==== EXTRACTED MATERIAL
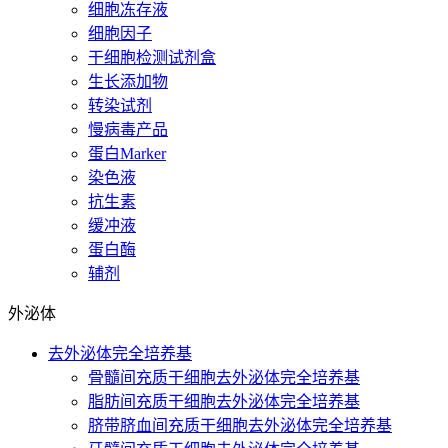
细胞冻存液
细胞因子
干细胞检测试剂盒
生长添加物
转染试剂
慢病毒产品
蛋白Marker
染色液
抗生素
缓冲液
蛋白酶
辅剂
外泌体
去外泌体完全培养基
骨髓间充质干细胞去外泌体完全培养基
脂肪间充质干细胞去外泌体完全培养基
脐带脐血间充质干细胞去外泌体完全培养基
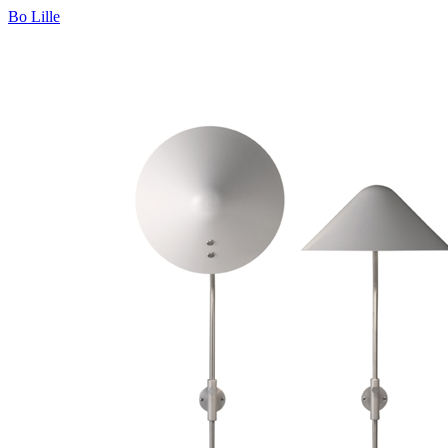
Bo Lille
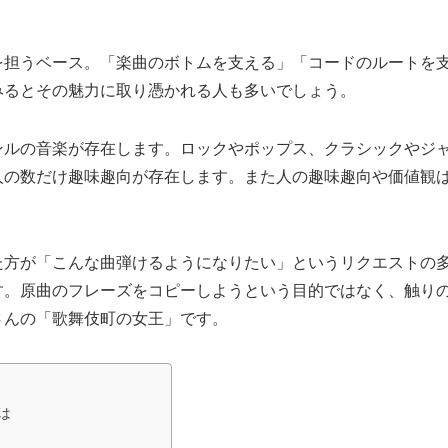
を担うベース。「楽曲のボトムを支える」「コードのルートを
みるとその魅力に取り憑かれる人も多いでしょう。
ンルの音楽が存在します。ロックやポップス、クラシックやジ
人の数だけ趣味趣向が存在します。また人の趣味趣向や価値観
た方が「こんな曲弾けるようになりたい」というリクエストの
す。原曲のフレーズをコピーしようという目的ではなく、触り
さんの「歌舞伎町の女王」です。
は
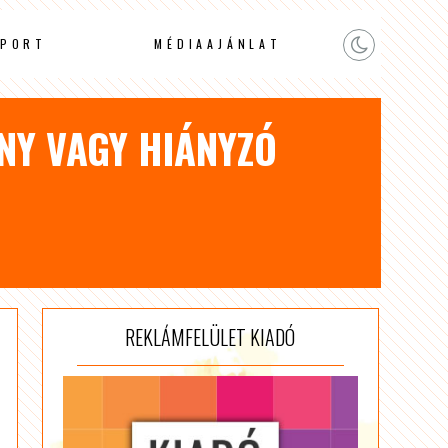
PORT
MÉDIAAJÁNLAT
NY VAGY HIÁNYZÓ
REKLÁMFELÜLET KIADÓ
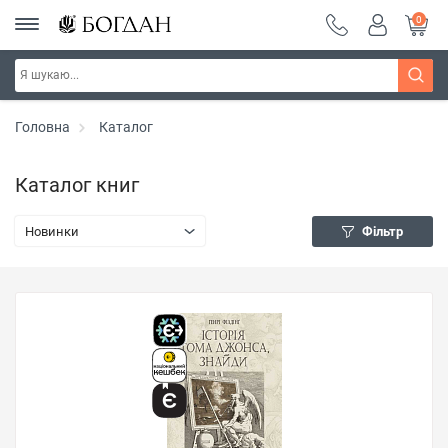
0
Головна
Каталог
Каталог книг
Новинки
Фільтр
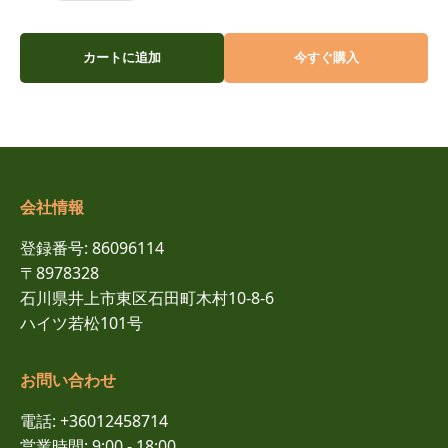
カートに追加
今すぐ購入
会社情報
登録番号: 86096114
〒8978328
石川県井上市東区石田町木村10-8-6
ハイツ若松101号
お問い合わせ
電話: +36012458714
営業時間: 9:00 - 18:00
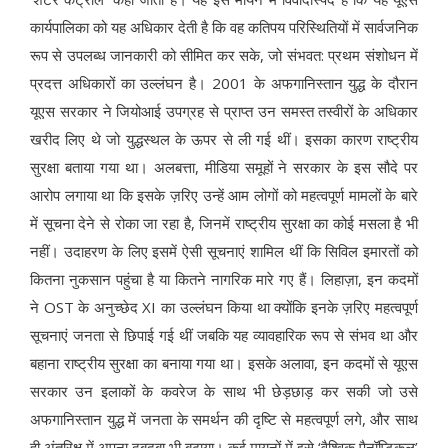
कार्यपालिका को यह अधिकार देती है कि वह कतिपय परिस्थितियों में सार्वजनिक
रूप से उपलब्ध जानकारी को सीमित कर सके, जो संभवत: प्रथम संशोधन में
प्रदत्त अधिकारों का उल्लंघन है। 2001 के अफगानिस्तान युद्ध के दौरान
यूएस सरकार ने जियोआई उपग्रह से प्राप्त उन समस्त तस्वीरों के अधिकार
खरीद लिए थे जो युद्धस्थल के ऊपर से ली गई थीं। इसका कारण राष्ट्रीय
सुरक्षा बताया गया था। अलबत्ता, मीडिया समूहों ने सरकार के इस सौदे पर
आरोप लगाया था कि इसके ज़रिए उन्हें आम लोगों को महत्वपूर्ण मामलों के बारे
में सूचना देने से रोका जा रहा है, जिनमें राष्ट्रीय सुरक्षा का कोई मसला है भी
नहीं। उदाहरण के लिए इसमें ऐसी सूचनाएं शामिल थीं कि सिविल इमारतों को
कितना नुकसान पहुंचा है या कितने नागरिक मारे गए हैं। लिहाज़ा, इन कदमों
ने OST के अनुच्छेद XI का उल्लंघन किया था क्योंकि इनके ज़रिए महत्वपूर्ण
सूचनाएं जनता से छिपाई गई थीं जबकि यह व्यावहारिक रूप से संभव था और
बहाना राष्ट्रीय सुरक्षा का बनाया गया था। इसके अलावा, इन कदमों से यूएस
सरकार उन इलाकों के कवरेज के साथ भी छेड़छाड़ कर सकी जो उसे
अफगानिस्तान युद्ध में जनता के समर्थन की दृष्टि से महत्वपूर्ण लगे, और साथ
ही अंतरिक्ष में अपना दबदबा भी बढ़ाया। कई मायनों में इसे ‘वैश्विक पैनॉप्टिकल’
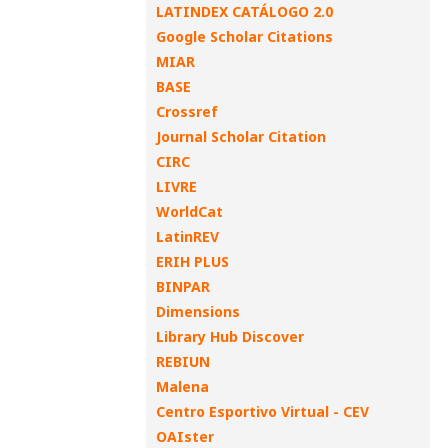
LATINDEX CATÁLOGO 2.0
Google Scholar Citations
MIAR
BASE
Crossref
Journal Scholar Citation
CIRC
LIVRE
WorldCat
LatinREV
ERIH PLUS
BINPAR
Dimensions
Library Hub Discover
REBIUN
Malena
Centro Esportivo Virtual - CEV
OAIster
========
§ **AIM OF THE EXERCISE**
In your copy of the records above, include every line exactly but no pictures.

§ **SOLUTION**
细胞冻存液
细胞因子
干细胞检测试剂盒
生长添加物
转染试剂
慢病毒产品
蛋白Marker
染色液
抗生素
缓冲液
蛋白酶
辅剂
外泌体
去外泌体完全培养基
骨髓间充质干细胞去外泌体完全培养基
脂肪间充质干细胞去外泌体完全培养基
脐带脐血间充质干细胞去外泌体完全培养基
Bo Lille
を担うベース。「楽曲のボトムを支える」「コードのルートを
みるとその魅力に取り憑かれる人も多いでしょう。
ンルの音楽が存在します。ロックやポップス、クラシックやジ
人の数だけ趣味趣向が存在します。また人の趣味趣向や価値観
た方が「こんな曲弾けるようになりたい」というリクエストの
す。原曲のフレーズをコピーしようという目的ではなく、触り
さんの「歌舞伎町の女王」です。
は
PORT
MÉDIAAJÁNLAT
NY VAGY HIÁNYZÓ
REKLÁMFELÜLET KIADÓ
0
Головна
Каталог
Каталог книг
Новинки
Фільтр
カートに追加
今すぐ購入
会社情報
登録番号: 86096114
〒8978328
石川県井上市東区石田町木村10-8-6
ハイツ若松101号
お問い合わせ
電話: +36012458714
営業時間: 9:00 - 18:00
कार्यपालिका को यह अधिकार देती है कि वह कतिपय परिस्थितियों में सार्वजनिक
रूप से उपलब्ध जानकारी को सीमित कर सके, जो संभवत: प्रथम संशोधन में
प्रदत्त अधिकारों का उल्लंघन है। 2001 के अफगानिस्तान युद्ध के दौरान
यूएस सरकार ने जियोआई उपग्रह से प्राप्त उन समस्त तस्वीरों के अधिकार
खरीद लिए थे जो युद्धस्थल के ऊपर से ली गई थीं। इसका कारण राष्ट्रीय
सुरक्षा बताया गया था। अलबत्ता, मीडिया समूहों ने सरकार के इस सौदे पर
आरोप लगाया था कि इसके ज़रिए उन्हें आम लोगों को महत्वपूर्ण मामलों के बारे
में सूचना देने से रोका जा रहा है, जिनमें राष्ट्रीय सुरक्षा का कोई मसला है भी
नहीं। उदाहरण के लिए इसमें ऐसी सूचनाएं शामिल थीं कि सिविल इमारतों को
कितना नुकसान पहुंचा है या कितने नागरिक मारे गए हैं। लिहाज़ा, इन कदमों
ने OST के अनुच्छेद XI का उल्लंघन किया था क्योंकि इनके ज़रिए महत्वपूर्ण
सूचनाएं जनता से छिपाई गई थीं जबकि यह व्यावहारिक रूप से संभव था और
बहाना राष्ट्रीय सुरक्षा का बनाया गया था। इसके अलावा, इन कदमों से यूएस
सरकार उन इलाकों के कवरेज के साथ भी छेड़छाड़ कर सकी जो उसे
अफगानिस्तान युद्ध में जनता के समर्थन की दृष्टि से महत्वपूर्ण लगे, और साथ
ही अंतरिक्ष में अपना दबदबा भी बढ़ाया। कई मायनों में इसे ‘वैश्विक पैनॉप्टिकल’
LATINDEX CATÁLOGO 2.0
Google Scholar Citations
MIAR
BASE
Crossref
Journal Scholar Citation
CIRC
LIVRE
WorldCat
LatinREV
ERIH PLUS
BINPAR
Dimensions
Library Hub Discover
REBIUN
Malena
Centro Esportivo Virtual - CEV
OAIster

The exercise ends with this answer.